| Source data |
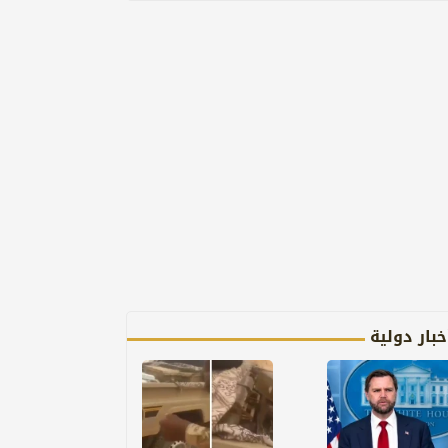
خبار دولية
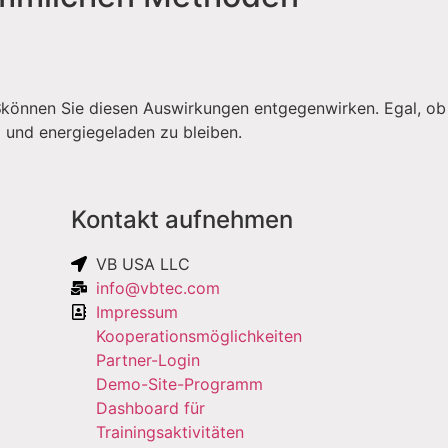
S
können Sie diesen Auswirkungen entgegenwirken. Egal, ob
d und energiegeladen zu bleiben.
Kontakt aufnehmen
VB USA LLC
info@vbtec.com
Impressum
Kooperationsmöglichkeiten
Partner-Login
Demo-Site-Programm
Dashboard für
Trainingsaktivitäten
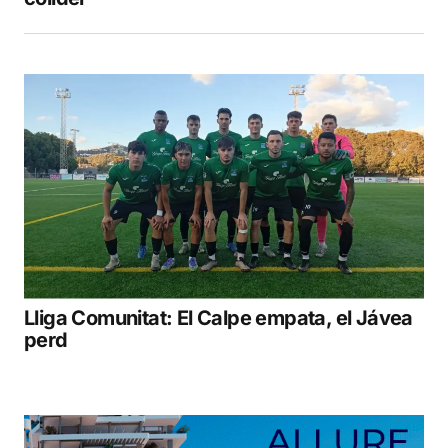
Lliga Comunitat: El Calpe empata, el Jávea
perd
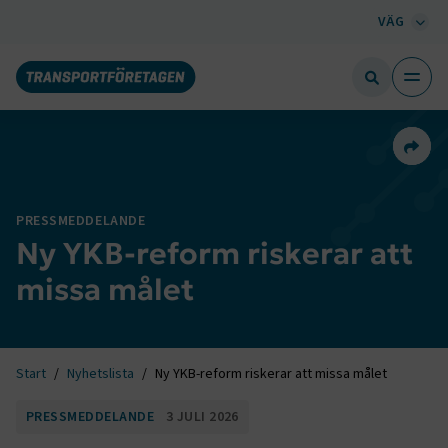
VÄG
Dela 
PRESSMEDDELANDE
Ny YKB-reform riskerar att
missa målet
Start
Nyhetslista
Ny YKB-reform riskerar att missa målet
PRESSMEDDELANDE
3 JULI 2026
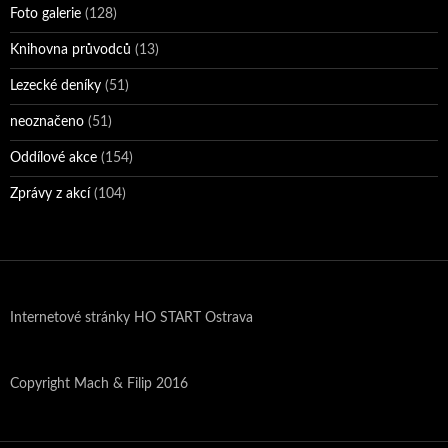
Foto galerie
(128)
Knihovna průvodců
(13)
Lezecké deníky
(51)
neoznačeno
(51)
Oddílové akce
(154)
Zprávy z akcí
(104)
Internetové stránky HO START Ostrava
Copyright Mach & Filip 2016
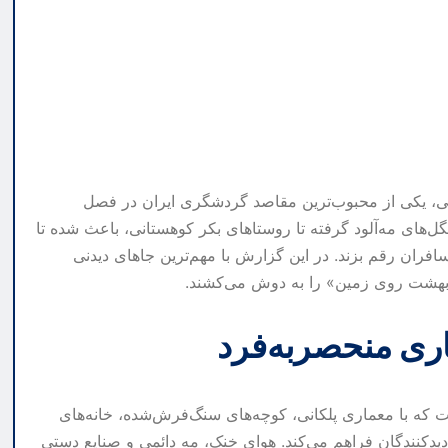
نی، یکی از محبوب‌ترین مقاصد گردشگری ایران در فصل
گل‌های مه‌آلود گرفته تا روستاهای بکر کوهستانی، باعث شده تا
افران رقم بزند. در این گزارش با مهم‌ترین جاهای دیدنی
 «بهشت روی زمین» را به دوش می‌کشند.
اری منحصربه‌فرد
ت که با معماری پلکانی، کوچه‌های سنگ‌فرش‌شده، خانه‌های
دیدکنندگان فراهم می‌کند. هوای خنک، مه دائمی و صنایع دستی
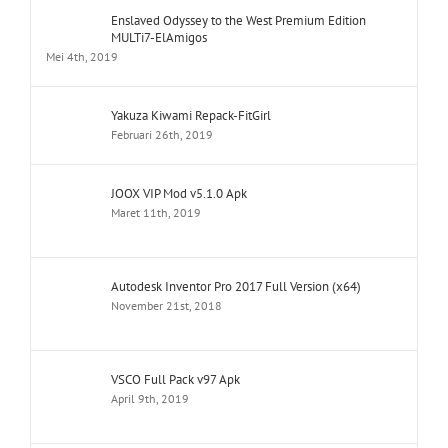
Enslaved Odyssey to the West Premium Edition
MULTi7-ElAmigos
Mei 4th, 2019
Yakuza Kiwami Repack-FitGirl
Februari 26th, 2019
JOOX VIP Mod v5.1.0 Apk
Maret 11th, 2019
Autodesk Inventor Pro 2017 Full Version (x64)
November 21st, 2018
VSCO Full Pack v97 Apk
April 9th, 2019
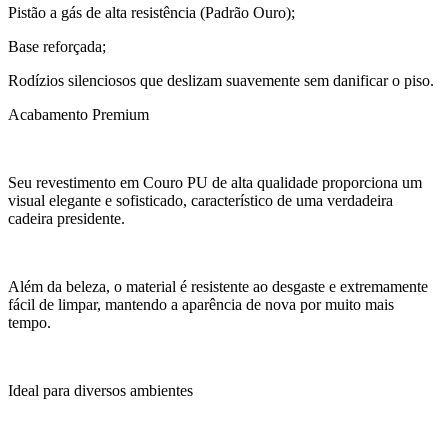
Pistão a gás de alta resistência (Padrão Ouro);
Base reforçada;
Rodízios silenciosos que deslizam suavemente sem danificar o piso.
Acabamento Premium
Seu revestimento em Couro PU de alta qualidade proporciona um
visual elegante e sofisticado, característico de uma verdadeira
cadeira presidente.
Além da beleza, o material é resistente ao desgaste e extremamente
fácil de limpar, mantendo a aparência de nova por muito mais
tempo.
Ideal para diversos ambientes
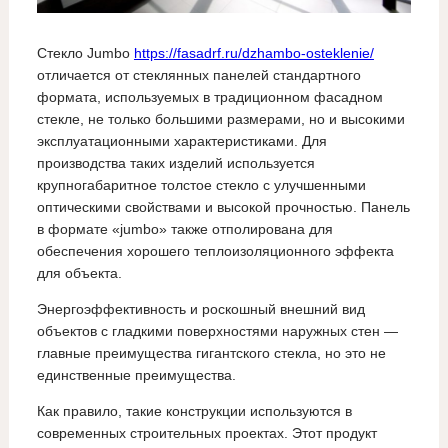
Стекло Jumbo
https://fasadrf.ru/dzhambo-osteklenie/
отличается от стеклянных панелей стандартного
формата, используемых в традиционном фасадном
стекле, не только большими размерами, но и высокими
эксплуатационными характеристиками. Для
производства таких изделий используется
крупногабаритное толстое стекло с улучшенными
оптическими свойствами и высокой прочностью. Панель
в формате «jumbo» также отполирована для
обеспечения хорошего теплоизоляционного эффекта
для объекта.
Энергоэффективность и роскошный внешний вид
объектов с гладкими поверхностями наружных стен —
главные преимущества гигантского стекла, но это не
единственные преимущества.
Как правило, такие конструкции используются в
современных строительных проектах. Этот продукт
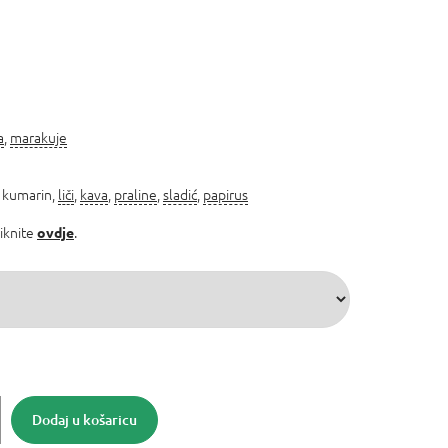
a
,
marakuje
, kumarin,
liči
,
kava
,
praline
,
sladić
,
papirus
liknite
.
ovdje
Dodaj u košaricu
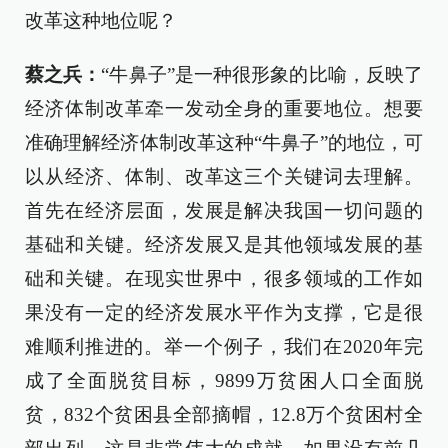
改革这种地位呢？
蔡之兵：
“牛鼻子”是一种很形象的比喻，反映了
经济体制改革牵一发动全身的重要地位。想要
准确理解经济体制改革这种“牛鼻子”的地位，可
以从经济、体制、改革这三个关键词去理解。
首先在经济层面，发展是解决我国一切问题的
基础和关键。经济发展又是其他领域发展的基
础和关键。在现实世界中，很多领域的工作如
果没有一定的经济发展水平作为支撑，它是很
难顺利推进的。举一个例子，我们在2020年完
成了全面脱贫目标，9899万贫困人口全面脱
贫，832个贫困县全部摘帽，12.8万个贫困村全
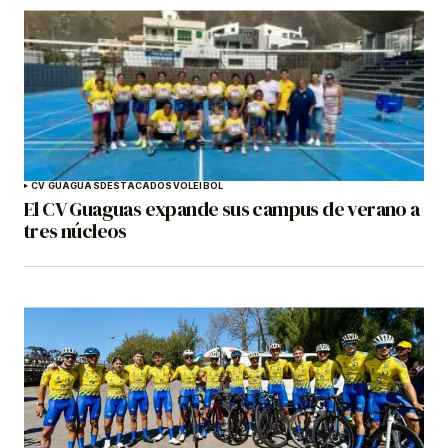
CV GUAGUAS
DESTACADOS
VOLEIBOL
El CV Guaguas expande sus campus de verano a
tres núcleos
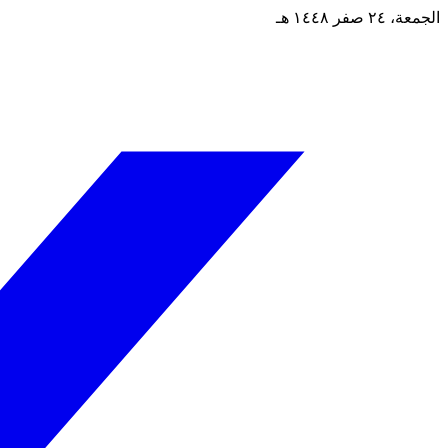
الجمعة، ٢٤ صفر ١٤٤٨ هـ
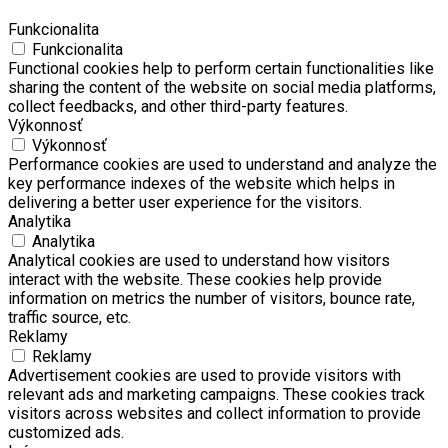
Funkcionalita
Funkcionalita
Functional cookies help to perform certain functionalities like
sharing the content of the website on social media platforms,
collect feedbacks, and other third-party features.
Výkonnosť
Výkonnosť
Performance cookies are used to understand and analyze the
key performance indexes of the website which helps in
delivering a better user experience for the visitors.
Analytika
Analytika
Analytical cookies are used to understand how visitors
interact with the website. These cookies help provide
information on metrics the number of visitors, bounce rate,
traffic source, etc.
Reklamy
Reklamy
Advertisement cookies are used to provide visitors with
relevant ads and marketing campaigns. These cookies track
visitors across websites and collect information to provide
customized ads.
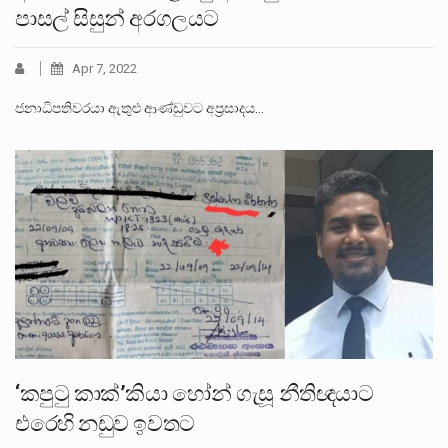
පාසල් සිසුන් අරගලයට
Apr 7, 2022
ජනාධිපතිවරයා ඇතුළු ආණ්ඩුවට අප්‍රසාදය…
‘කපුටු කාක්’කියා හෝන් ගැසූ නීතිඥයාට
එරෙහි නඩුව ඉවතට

| Your goal |
Switch "Apk" to "APK" in everything from the start of the data down through the line containing "April 9th, 2019", and give those lines again with nothing else changed. Leave the pictures out.

| Result of this task |
خبار دولية
S
können Sie diesen Auswirkungen entgegenwirken. Egal, ob
d und energiegeladen zu bleiben.
Kontakt aufnehmen
VB USA LLC
info@vbtec.com
Impressum
Kooperationsmöglichkeiten
Partner-Login
Demo-Site-Programm
Dashboard für
Trainingsaktivitäten
Lliga Comunitat: El Calpe empata, el Jávea
perd
VÄG
Dela 
PRESSMEDDELANDE
Ny YKB-reform riskerar att
missa målet
Start
Nyhetslista
Ny YKB-reform riskerar att missa målet
PRESSMEDDELANDE
3 JULI 2026
Foto galerie
(128)
Knihovna průvodců
(13)
Lezecké deníky
(51)
neoznačeno
(51)
Oddílové akce
(154)
Zprávy z akcí
(104)
Internetové stránky HO START Ostrava
Copyright Mach & Filip 2016
نی، یکی از محبوب‌ترین مقاصد گردشگری ایران در فصل
گل‌های مه‌آلود گرفته تا روستاهای بکر کوهستانی، باعث شده تا
افران رقم بزند. در این گزارش با مهم‌ترین جاهای دیدنی
 «بهشت روی زمین» را به دوش می‌کشند.
اری منحصربه‌فرد
ت که با معماری پلکانی، کوچه‌های سنگ‌فرش‌شده، خانه‌های
دیدکنندگان فراهم می‌کند. هوای خنک، مه دائمی و صنایع دستی
Enslaved Odyssey to the West Premium Edition
MULTi7-ElAmigos
Mei 4th, 2019
Yakuza Kiwami Repack-FitGirl
Februari 26th, 2019
JOOX VIP Mod v5.1.0 APK
Maret 11th, 2019
Autodesk Inventor Pro 2017 Full Version (x64)
November 21st, 2018
VSCO Full Pack v97 APK
April 9th, 2019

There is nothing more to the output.